Os mais antigos ainda se lembram da Bandeira Nacional se encontrar sempre presente nas Escolas, e de ser cantado o Hino Nacional pelos alunos antes das atividades letivas. Estes atos, associados à imagem de Jesus Cristo na cruz que existia por cima dos quadros de ardósia em todas as salas de aulas, foram característicos da afirmação e propaganda desse regime autoritário, e levaram-nos a que a partir de 1974, no fervor pós revolucionário e na antítese ao anterior regime, fossem completamente banidos dos estabelecimentos de ensino, de alguns rituais em instituições e de locais que os deveriam ostentar.  

 

Quanto à imagem de Cristo nas salas de aula, considerando a laicidade do Estado português foi adequada a sua retirada. O mesmo já não se entende nos casos da Bandeira e até do Hino Nacional, pois sendo, nos dias de hoje, o sistema de ensino em Portugal o principal fator educativo dos nossos jovens, não se compreende que raramente se veja uma Bandeira Nacional numa escola e, muito dificilmente, alguma vez seja cantado o Hino Nacional durante todo o percurso escolar de um aluno português, independentemente destes símbolos nacionais constarem muito ao de leve, dos currículos escolares.

 

Ora, a divulgação destes símbolos, a par de uma transmissão de conceitos como Pátria e Nação, que iam sendo legados aos jovens foi-se perdendo, desembocando na atual situação, na qual a grande maioria dos jovens só ouve o Hino Nacional e só vê Bandeiras Nacionais, aquando da transmissão de jogos de futebol da Seleção Nacional.

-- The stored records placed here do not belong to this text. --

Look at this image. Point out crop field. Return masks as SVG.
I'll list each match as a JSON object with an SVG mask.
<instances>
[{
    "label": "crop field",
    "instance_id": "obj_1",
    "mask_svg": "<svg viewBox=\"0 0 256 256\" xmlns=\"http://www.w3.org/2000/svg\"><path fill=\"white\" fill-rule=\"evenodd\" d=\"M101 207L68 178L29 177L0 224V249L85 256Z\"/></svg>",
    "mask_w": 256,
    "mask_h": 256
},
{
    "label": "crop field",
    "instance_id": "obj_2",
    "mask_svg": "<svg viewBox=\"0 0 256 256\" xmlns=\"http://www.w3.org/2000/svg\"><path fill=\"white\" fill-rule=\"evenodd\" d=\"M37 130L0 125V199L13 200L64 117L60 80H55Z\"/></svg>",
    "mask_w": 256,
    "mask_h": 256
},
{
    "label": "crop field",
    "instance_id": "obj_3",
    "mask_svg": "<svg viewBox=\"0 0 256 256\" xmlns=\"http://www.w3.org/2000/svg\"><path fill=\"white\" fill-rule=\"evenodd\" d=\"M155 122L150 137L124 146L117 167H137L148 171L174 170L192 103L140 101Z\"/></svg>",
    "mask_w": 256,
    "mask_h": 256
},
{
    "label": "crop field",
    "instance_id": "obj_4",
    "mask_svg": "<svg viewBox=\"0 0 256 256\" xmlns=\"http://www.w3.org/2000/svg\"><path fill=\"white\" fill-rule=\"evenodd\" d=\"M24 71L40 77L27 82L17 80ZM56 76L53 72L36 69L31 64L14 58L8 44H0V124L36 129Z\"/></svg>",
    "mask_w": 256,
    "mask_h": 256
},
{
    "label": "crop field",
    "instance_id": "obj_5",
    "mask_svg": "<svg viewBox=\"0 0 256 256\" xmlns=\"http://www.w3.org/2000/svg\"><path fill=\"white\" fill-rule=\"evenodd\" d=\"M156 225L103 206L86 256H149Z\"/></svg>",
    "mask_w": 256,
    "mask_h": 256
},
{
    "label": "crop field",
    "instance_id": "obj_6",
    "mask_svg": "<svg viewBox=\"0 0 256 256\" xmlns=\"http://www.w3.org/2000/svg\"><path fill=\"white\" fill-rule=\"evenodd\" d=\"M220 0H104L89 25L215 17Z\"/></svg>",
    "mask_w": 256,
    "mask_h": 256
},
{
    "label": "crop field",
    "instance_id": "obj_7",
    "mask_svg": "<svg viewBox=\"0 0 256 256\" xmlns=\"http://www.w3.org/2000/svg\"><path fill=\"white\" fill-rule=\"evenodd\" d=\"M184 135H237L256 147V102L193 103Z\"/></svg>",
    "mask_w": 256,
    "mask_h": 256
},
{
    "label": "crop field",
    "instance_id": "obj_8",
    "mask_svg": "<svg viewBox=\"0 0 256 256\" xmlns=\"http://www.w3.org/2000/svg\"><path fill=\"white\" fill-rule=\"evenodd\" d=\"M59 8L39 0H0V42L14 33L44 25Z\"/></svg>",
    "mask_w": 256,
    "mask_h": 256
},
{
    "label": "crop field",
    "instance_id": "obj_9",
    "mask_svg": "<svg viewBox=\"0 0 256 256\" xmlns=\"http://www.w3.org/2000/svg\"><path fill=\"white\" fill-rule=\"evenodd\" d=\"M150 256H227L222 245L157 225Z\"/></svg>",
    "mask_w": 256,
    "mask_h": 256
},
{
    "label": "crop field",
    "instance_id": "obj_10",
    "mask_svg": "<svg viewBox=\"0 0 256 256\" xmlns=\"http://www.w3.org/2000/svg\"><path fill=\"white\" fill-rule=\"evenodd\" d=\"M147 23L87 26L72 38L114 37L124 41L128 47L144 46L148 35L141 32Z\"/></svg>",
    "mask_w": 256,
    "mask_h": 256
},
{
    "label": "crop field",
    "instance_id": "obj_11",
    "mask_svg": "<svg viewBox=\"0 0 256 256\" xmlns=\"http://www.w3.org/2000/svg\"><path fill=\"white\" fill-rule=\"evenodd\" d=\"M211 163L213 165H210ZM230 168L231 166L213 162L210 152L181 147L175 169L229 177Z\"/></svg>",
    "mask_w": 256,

Estes símbolos ficam assim, associado unicamente a estes eventos desportivos, o que, não obstante terem algum mérito como atos de união nacional, pouco diferem para as crianças e jovens, de meros cânticos e estandartes de claques futebolísticas, algumas até pouco recomendáveis.

 

Tudo isto, é certo, por não ter existido na história recente de Portugal nenhum facto de tal forma grave ou traumático que faça recrudescer a necessidade de recorrermos a estes símbolos como fatores de união nacional contra algo externo à nossa gente. Mas também devido a uma cada vez maior dependência do federalismo da União Europeia, também ela com os seus símbolos, que esbate e menoriza as soberanias nacionais dos estados membros.

 

De qualquer maneira importa que a sociedade portuguesa encontre mecanismos que reavivem e fomentem a transmissão do conhecimento dos seus Símbolos Nacionais aos cidadãos, pondo de parte o preconceito ideológico que ainda teima em persistir em alguns quadrantes do coletivo nacional, para que não se percam estes valores, e que a prazo, eles não se tornem objetos comuns, sem qualquer sentimento de afeto.

 

Aplique-se o adágio popular: “Nem oito nem oitenta!”.